Writers: John Cleese and Connie Booth
Director: Caroline Jay Ranger
Nostalgia sells and it sells especially well when the source material is Fawlty Towers, a TV show held so close to the hearts of the UK public that it is frequently voted the greatest British sit-com of all time. John Cleese has taken a trio of his and Connie Booth’s original scripts: The Hotel Inspectors, The Germans and Communication Problems and woven a seamless narrative around the three to create this stage version of the beloved show.
The script is staggeringly close to the original material, with whole portions of dialogue lifted word for word. Indeed, so familiar with the scripts are the audience that the anticipation of the famous punchlines is actually palpable in the auditorium.
The detail throughout the production is exceptional. The hugely talented cast play out the action on Liz Ascroft’s set, which is a star in itself, perfectly recreating the infamous Torquay hotel.
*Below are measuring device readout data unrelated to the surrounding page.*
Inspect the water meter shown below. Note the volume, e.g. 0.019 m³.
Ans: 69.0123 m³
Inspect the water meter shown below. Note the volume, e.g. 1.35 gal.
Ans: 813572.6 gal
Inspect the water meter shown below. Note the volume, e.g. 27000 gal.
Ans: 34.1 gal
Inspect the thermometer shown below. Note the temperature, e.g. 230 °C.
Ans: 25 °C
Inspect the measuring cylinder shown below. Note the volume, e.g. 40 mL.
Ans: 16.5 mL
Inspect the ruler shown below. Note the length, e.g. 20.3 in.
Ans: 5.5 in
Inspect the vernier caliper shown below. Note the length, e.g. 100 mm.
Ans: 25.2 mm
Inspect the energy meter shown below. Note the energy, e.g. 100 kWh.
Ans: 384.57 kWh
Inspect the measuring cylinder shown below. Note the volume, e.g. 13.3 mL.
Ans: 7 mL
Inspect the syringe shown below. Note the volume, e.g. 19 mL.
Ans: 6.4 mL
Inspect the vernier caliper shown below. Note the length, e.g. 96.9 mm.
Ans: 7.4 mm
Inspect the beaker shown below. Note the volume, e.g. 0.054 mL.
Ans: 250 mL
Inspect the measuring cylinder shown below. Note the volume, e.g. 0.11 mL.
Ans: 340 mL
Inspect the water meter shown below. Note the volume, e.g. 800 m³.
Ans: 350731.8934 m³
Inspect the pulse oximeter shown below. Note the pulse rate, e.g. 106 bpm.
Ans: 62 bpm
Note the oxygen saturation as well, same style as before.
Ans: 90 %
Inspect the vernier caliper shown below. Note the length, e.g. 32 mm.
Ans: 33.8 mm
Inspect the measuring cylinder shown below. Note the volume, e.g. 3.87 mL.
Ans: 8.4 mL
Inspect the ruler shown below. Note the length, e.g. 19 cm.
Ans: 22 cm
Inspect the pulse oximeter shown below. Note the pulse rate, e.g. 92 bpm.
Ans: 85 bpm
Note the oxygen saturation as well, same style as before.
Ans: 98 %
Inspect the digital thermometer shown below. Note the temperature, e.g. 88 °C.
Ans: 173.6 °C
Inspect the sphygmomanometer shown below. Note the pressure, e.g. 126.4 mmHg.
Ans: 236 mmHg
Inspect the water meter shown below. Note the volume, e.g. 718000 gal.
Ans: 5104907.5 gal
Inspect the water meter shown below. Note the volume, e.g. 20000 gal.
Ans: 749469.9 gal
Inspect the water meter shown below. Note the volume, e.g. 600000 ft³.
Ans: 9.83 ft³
The costumes too are exact copies of those seen on screen. However, it is perhaps in this slavish reverence to detail that the production falls a little flat at times. The cast and creatives so obsessed with slavish recreation that they are terrified to veer from the original and disappoint.
The cast are exceptional, each delivering a perfect facsimile of the original. Danny Bayne’s Basil captures the manic knife-edge energy and sardonic asides with aplomb as does an underused Mia Austen as Basil’s shrill wife Sybil. Joanne Clifton is an astonishing carbon copy of Connie Booth as Polly, both physically and vocally and Hemi Yeroham’s Manuel is stunningly familiar, even if the lines he delivers feel very much of their time.
Fawlty Towers aficionados will not be disappointed. This is as close to the original as you could possibly get, the set, the script and the cast are excellent, the only fault is in failing to recreate the thrill of the genre-busting original.